Mało kto wierzył, że po tym, jak osobówka dosłownie wbiła się pod naczepę TIR-a, ktoś wyszedł z niej bez poważnego uszczerbku. Choć zderzenie wyglądało dramatycznie, to kierująca mercedesem kobieta może mówić o wielkim szczęściu.
Do zdarzenia doszło we wtorek (8 grudnia) na drodze krajowej nr 82 pod Włodawą. W jego efekcie szosa przez kilka godzin była zablokowana. – Po godzinie 18. dyżurny dostał informację, że w okolicach miejscowości Krukowo samochód osobowy zderzył się z ciężarówką – mówi Elwira Tadyniewicz z KPP we Włodawie. – Na miejscu faktycznie okazało się, że mersedes, którym jechała 58-latka z Włodawy wjechał w środek naczepy TIR-a, który wykonywał manewr cofania.
41-letni kierowca ciągnika siodłowego chciał wjechać tyłem w boczną drogę, więc w chwili zderzenia był ustawiony w poprzek jezdni.
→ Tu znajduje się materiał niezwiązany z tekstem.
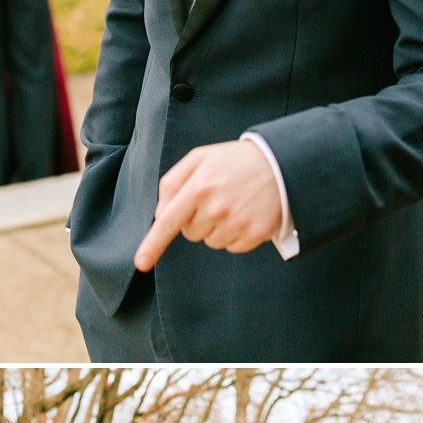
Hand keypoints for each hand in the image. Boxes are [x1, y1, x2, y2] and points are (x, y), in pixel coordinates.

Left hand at [133, 140, 283, 270]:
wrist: (282, 163)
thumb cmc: (235, 161)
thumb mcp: (201, 158)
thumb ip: (173, 182)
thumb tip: (159, 213)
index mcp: (199, 187)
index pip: (169, 221)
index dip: (153, 244)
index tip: (141, 263)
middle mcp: (216, 208)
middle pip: (190, 233)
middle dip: (198, 220)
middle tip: (218, 198)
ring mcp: (237, 223)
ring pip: (211, 242)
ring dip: (218, 228)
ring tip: (234, 203)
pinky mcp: (255, 234)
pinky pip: (232, 247)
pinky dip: (236, 235)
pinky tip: (246, 214)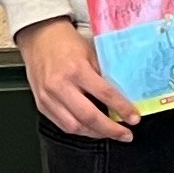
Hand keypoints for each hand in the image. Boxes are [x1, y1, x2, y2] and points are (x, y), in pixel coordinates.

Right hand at [17, 17, 138, 140]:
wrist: (39, 38)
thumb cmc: (66, 43)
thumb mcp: (91, 53)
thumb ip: (104, 75)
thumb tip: (124, 94)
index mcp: (77, 70)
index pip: (105, 94)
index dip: (122, 109)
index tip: (134, 118)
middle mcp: (60, 86)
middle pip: (89, 117)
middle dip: (110, 130)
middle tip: (126, 135)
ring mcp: (48, 97)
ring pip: (74, 126)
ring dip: (95, 134)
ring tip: (110, 133)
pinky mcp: (41, 104)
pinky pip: (61, 125)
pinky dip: (79, 130)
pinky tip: (91, 129)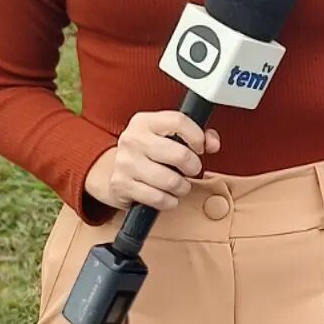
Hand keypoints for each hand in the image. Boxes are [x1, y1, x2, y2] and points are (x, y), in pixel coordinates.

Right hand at [84, 112, 220, 211]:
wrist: (111, 172)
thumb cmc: (148, 154)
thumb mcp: (167, 137)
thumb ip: (196, 135)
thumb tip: (212, 143)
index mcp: (144, 122)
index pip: (179, 121)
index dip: (197, 137)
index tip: (200, 148)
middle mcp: (132, 139)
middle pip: (180, 155)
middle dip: (193, 167)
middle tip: (190, 170)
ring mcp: (125, 163)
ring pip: (172, 181)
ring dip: (182, 187)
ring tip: (179, 185)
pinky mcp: (121, 185)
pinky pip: (159, 199)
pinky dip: (169, 201)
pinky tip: (166, 196)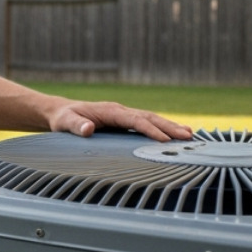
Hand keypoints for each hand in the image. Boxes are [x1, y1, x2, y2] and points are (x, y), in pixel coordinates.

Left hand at [45, 101, 192, 140]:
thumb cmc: (63, 118)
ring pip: (151, 119)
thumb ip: (76, 126)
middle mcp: (120, 110)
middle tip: (188, 136)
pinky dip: (162, 128)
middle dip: (169, 127)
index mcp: (110, 111)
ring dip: (170, 127)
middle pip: (149, 117)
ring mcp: (124, 115)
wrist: (61, 112)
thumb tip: (88, 129)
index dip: (150, 129)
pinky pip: (146, 124)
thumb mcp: (65, 123)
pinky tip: (174, 136)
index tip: (165, 140)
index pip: (135, 120)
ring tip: (189, 135)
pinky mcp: (124, 121)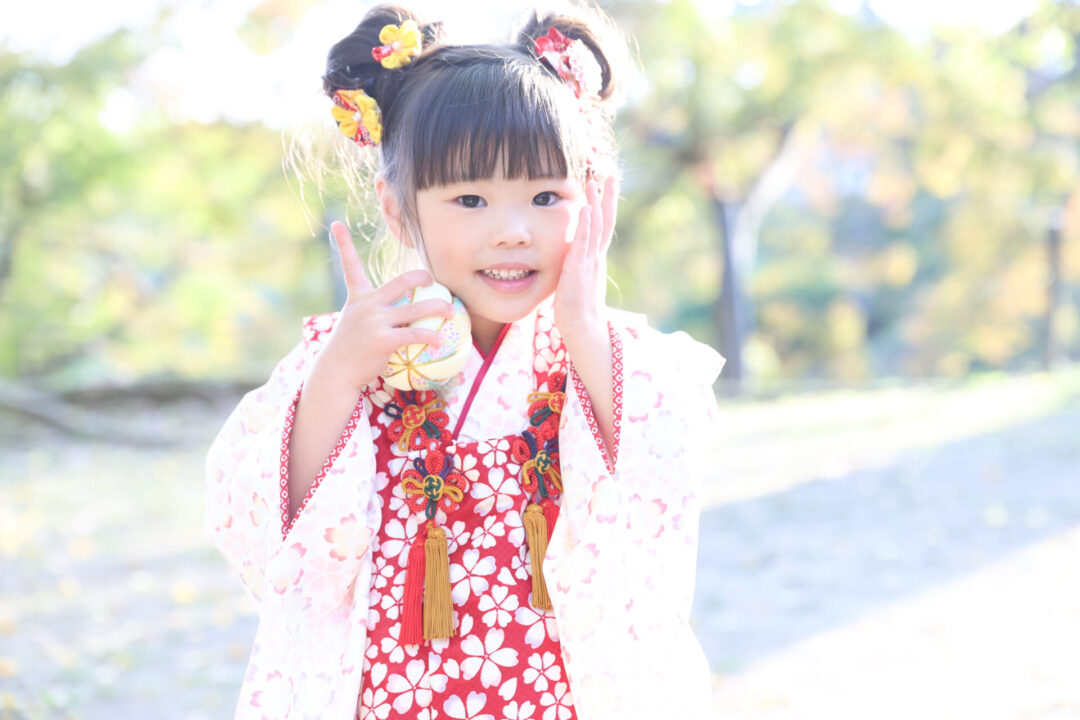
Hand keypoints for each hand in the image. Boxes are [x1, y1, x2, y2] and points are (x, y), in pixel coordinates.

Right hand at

Kierująca została przewieziona przez załogę pogotowia do szpitala, ale nie doznała poważniejssych obrażeń i jej pobyt w szpitalu powinien zakończyć się przed upływem siedmiu dni od czasu zderzenia – tłumaczy pani rzecznik. Trwa szczegółowe ustalanie przebiegu zdarzenia, które pozwoli na wyjaśnienie, kto ponosi winę za doprowadzenie do wypadku. Oboje kierujący byli trzeźwi. (bm, fot. PSP Włodawa)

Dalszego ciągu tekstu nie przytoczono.